> EXERCISE DIRECTIONS: Reproduce the listing below with every instance of "locality" switched to "place", keeping everything else identical.

> ENTRIES SHOWN:
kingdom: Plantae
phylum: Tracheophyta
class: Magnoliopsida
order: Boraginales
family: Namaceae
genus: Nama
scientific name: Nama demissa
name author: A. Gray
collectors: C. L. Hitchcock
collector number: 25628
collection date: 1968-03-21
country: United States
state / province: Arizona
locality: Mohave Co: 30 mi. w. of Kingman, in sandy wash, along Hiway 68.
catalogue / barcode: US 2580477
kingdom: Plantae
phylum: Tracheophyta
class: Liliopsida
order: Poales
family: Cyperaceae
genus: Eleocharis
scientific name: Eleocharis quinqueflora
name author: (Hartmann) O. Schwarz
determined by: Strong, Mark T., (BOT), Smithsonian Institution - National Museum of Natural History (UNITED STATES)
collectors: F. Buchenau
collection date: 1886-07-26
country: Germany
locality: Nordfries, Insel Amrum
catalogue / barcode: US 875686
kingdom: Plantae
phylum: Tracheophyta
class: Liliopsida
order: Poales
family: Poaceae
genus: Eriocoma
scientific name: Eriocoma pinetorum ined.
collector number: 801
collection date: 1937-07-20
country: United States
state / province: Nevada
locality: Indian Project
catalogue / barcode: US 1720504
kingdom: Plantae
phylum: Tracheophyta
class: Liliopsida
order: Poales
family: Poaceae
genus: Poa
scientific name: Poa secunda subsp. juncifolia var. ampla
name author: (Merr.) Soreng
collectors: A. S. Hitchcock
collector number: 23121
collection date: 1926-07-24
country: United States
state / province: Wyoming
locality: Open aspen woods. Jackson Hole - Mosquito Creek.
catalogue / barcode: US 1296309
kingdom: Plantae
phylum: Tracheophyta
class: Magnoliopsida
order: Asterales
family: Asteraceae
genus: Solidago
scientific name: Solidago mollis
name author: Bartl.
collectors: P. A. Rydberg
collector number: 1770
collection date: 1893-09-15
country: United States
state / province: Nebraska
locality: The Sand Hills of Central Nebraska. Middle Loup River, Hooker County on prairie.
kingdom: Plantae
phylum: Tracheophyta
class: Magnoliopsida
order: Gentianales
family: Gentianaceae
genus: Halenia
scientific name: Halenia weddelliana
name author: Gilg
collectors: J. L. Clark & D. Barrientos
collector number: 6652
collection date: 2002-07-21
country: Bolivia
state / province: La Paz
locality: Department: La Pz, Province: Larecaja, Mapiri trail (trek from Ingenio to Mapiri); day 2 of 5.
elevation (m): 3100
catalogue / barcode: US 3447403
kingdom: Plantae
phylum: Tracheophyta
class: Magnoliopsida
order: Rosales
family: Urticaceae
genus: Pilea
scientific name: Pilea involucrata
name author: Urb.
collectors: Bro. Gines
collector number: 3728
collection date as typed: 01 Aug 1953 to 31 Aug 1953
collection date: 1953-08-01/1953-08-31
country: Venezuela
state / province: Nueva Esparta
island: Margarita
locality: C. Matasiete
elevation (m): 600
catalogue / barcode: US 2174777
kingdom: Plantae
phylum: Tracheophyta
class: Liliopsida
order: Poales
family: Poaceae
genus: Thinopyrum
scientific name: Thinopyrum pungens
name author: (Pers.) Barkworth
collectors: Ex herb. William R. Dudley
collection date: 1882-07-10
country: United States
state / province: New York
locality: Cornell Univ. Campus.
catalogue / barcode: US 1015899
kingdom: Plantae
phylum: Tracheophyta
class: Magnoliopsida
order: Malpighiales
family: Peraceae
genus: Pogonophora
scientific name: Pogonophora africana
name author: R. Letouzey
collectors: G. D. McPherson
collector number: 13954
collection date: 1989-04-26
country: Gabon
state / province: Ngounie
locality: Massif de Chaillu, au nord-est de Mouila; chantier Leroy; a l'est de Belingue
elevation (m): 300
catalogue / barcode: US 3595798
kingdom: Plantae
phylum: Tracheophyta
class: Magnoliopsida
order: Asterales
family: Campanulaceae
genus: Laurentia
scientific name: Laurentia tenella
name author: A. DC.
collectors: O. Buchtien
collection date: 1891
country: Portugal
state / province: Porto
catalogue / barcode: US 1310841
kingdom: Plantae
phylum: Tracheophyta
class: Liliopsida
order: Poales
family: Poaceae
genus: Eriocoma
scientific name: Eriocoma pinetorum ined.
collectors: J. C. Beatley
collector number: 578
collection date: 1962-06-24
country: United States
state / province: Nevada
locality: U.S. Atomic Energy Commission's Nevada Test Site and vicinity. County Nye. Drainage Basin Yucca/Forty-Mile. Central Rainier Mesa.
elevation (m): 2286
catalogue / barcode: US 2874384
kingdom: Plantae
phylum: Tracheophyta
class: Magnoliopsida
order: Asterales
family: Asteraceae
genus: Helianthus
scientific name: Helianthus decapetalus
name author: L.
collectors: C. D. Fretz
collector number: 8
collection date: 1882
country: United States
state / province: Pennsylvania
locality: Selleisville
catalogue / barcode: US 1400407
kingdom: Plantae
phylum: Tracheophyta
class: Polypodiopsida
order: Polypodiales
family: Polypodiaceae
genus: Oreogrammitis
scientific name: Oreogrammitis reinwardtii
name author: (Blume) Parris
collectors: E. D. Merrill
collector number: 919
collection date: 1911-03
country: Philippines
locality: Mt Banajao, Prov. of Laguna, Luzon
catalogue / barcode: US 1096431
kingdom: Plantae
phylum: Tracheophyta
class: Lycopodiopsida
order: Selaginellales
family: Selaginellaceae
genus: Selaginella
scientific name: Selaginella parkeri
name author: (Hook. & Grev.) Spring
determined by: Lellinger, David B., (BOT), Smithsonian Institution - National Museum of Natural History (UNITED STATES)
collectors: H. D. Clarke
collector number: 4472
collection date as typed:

> COMPLETED EXERCISE:
kingdom: Plantae
phylum: Tracheophyta
class: Magnoliopsida
order: Boraginales
family: Namaceae
genus: Nama
scientific name: Nama demissa
name author: A. Gray
collectors: C. L. Hitchcock
collector number: 25628
collection date: 1968-03-21
country: United States
state / province: Arizona
place: Mohave Co: 30 mi. w. of Kingman, in sandy wash, along Hiway 68.
catalogue / barcode: US 2580477
kingdom: Plantae
phylum: Tracheophyta
class: Liliopsida
order: Poales
family: Cyperaceae
genus: Eleocharis
scientific name: Eleocharis quinqueflora
name author: (Hartmann) O. Schwarz
determined by: Strong, Mark T., (BOT), Smithsonian Institution - National Museum of Natural History (UNITED STATES)
collectors: F. Buchenau
collection date: 1886-07-26
country: Germany
place: Nordfries, Insel Amrum
catalogue / barcode: US 875686
kingdom: Plantae
phylum: Tracheophyta
class: Liliopsida
order: Poales
family: Poaceae
genus: Eriocoma
scientific name: Eriocoma pinetorum ined.
collector number: 801
collection date: 1937-07-20
country: United States
state / province: Nevada
place: Indian Project
catalogue / barcode: US 1720504
kingdom: Plantae
phylum: Tracheophyta
class: Liliopsida
order: Poales
family: Poaceae
genus: Poa
scientific name: Poa secunda subsp. juncifolia var. ampla
name author: (Merr.) Soreng
collectors: A. S. Hitchcock
collector number: 23121
collection date: 1926-07-24
country: United States
state / province: Wyoming
place: Open aspen woods. Jackson Hole - Mosquito Creek.
catalogue / barcode: US 1296309
kingdom: Plantae
phylum: Tracheophyta
class: Magnoliopsida
order: Asterales
family: Asteraceae
genus: Solidago
scientific name: Solidago mollis
name author: Bartl.
collectors: P. A. Rydberg
collector number: 1770
collection date: 1893-09-15
country: United States
state / province: Nebraska
place: The Sand Hills of Central Nebraska. Middle Loup River, Hooker County on prairie.
kingdom: Plantae
phylum: Tracheophyta
class: Magnoliopsida
order: Gentianales
family: Gentianaceae
genus: Halenia
scientific name: Halenia weddelliana
name author: Gilg
collectors: J. L. Clark & D. Barrientos
collector number: 6652
collection date: 2002-07-21
country: Bolivia
state / province: La Paz
place: Department: La Pz, Province: Larecaja, Mapiri trail (trek from Ingenio to Mapiri); day 2 of 5.
elevation (m): 3100
catalogue / barcode: US 3447403
kingdom: Plantae
phylum: Tracheophyta
class: Magnoliopsida
order: Rosales
family: Urticaceae
genus: Pilea
scientific name: Pilea involucrata
name author: Urb.
collectors: Bro. Gines
collector number: 3728
collection date as typed: 01 Aug 1953 to 31 Aug 1953
collection date: 1953-08-01/1953-08-31
country: Venezuela
state / province: Nueva Esparta
island: Margarita
place: C. Matasiete
elevation (m): 600
catalogue / barcode: US 2174777
kingdom: Plantae
phylum: Tracheophyta
class: Liliopsida
order: Poales
family: Poaceae
genus: Thinopyrum
scientific name: Thinopyrum pungens
name author: (Pers.) Barkworth
collectors: Ex herb. William R. Dudley
collection date: 1882-07-10
country: United States
state / province: New York
place: Cornell Univ. Campus.
catalogue / barcode: US 1015899
kingdom: Plantae
phylum: Tracheophyta
class: Magnoliopsida
order: Malpighiales
family: Peraceae
genus: Pogonophora
scientific name: Pogonophora africana
name author: R. Letouzey
collectors: G. D. McPherson
collector number: 13954
collection date: 1989-04-26
country: Gabon
state / province: Ngounie
place: Massif de Chaillu, au nord-est de Mouila; chantier Leroy; a l'est de Belingue
elevation (m): 300
catalogue / barcode: US 3595798
kingdom: Plantae
phylum: Tracheophyta
class: Magnoliopsida
order: Asterales
family: Campanulaceae
genus: Laurentia
scientific name: Laurentia tenella
name author: A. DC.
collectors: O. Buchtien
collection date: 1891
country: Portugal
state / province: Porto
catalogue / barcode: US 1310841
kingdom: Plantae
phylum: Tracheophyta
class: Liliopsida
order: Poales
family: Poaceae
genus: Eriocoma
scientific name: Eriocoma pinetorum ined.
collectors: J. C. Beatley
collector number: 578
collection date: 1962-06-24
country: United States
state / province: Nevada
place: U.S. Atomic Energy Commission's Nevada Test Site and vicinity. County Nye. Drainage Basin Yucca/Forty-Mile. Central Rainier Mesa.
elevation (m): 2286
catalogue / barcode: US 2874384
kingdom: Plantae
phylum: Tracheophyta
class: Magnoliopsida
order: Asterales
family: Asteraceae
genus: Helianthus
scientific name: Helianthus decapetalus
name author: L.
collectors: C. D. Fretz
collector number: 8
collection date: 1882
country: United States
state / province: Pennsylvania
place: Selleisville
catalogue / barcode: US 1400407
kingdom: Plantae
phylum: Tracheophyta
class: Polypodiopsida
order: Polypodiales
family: Polypodiaceae
genus: Oreogrammitis
scientific name: Oreogrammitis reinwardtii
name author: (Blume) Parris
collectors: E. D. Merrill
collector number: 919
collection date: 1911-03
country: Philippines
place: Mt Banajao, Prov. of Laguna, Luzon
catalogue / barcode: US 1096431
kingdom: Plantae
phylum: Tracheophyta
class: Lycopodiopsida
order: Selaginellales
family: Selaginellaceae
genus: Selaginella
scientific name: Selaginella parkeri
name author: (Hook. & Grev.) Spring
determined by: Lellinger, David B., (BOT), Smithsonian Institution - National Museum of Natural History (UNITED STATES)
collectors: H. D. Clarke
collector number: 4472
collection date as typed:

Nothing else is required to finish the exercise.